4. Russia taken to European Court of Human Rights over illegal ban of Crimean Tatar Mejlis
The Kharkiv Human Rights Protection Group (KHPG) reported, “Russia’s ban on the Crimean Tatar Mejlis [representative assembly] has been formally challenged at the European Court of Human Rights, with the Mejlis represented by prominent Ukrainian and Russian human rights groups and the European Human Rights Advocacy Centre [EHRAC]. Russia’s ban as ‘extremist’ on the self-governing body of the main indigenous people of Crimea has been described as an act of war against the entire Crimean Tatar people and internationally condemned.  Mere expressions of indignation are, however, insufficient, when Mejlis leaders have been banished from their homeland, jailed or facing criminal charges for opposing annexation.  The Mejlis has therefore turned to the Court in Strasbourg, citing a number of rights which Russia’s ban violates. The Mejlis and its leaders will be represented by the British-based European Human Rights Advocacy Centre (EHRAC), the Ukrainian Helsinki Human Rights Union (UHHRU) and the Russian Memorial Human Rights Centre. All of them have considerable experience in successfully representing applicants before the European Court of Human Rights. The Mejlis will be arguing that its designation as an extremist organisation and the suspension of its activities is a violation of the right to freedom of association, under Article 11 of the European Convention on Human Rights (ECHR); and that it has been banned – and its members persecuted – to punish them for their political position (in violation of Article 18). They also complain that the Russian Courts disregarded their status as a representative body of the indigenous people of Crimea, violating the prohibition of discrimination (Article 14).

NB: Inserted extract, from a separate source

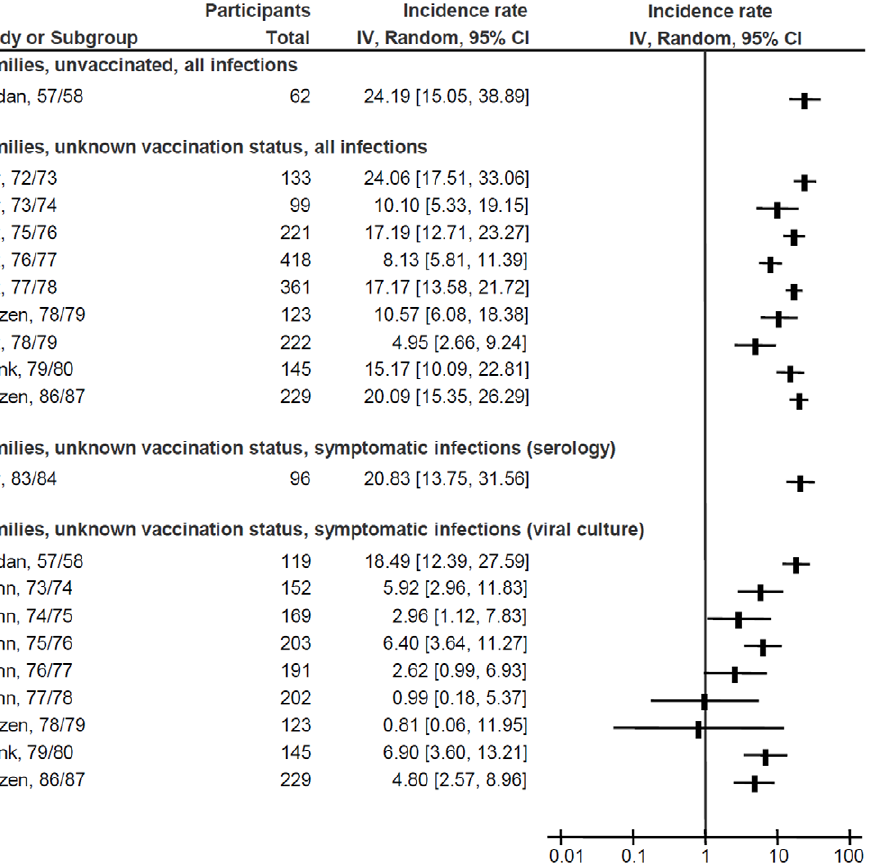
Figure 3. Forest plot of influenza incidence rates in adults sharing their households with children. Squares and horizontal lines through the squares represent incidence rates with 95% confidence intervals. Abbreviations: IV, inverse variance; CI, confidence interval; PCR, polymerase chain reaction.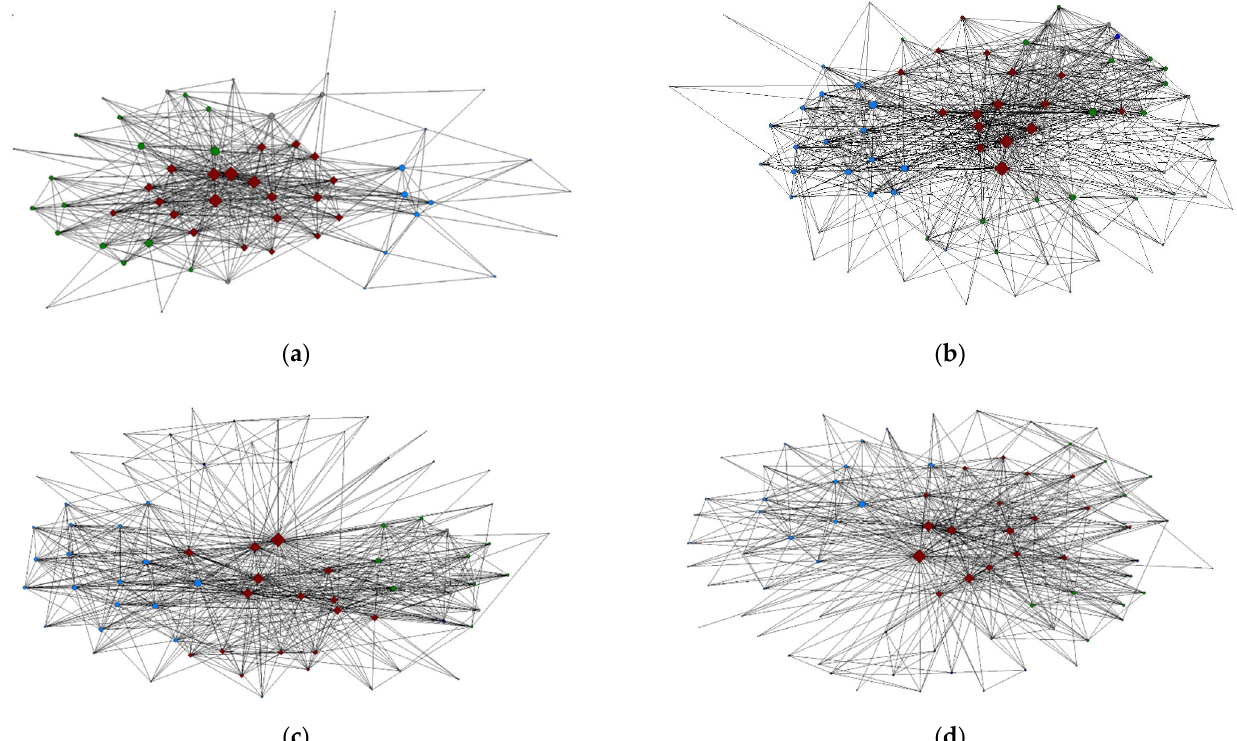
Figure 3. Evolution of the NEC network sociograms over grant Cycle 1 and 2. ( a ) Any contact, Cycle 1 Year 1. ( b ) Any contact, Cycle 1 Year 4. ( c ) Any contact, Cycle 2 Year 1. ( d ) Any contact, Cycle 2 Year 4. [LEGEND: Node size: centrality by degree (# of ties); Node color: Sector (Maroon = AgFF; Green = Agriculture; Light blue = Fishing; Dark blue = Forestry; Gray = Other (General Occupational Health); Node shape: Diamond = Intramural NEC staff; Circle = Extramural non-NEC].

They further allege that they did not have access to a fair trial (Article 6 ECHR), and they could not have anticipated that their activities would be in violation of anti-extremist legislation (Article 7 ECHR).The Mejlis made its opposition to Russian occupation of Crimea clear from the outset, and the repressive measures began soon after it called on all Crimeans to boycott Russia’s pseudo-referendum on March 16, 2014.”
Image: CUTIS
5. Ukraine’s President signs law on ratification of Canada-Ukraine Free Trade Agreement
On April 3, Ukraine’s President Petro Poroshenko signed the Law “On Ratification of the Free Trade Area Agreement between Ukraine and Canada,” which was passed by Ukraine’s Parliament on March 14. Canada’s legislation on the implementation of the Canada-Ukraine Free Trade Agreement (CUFTA) is currently in committee in Canada’s Senate.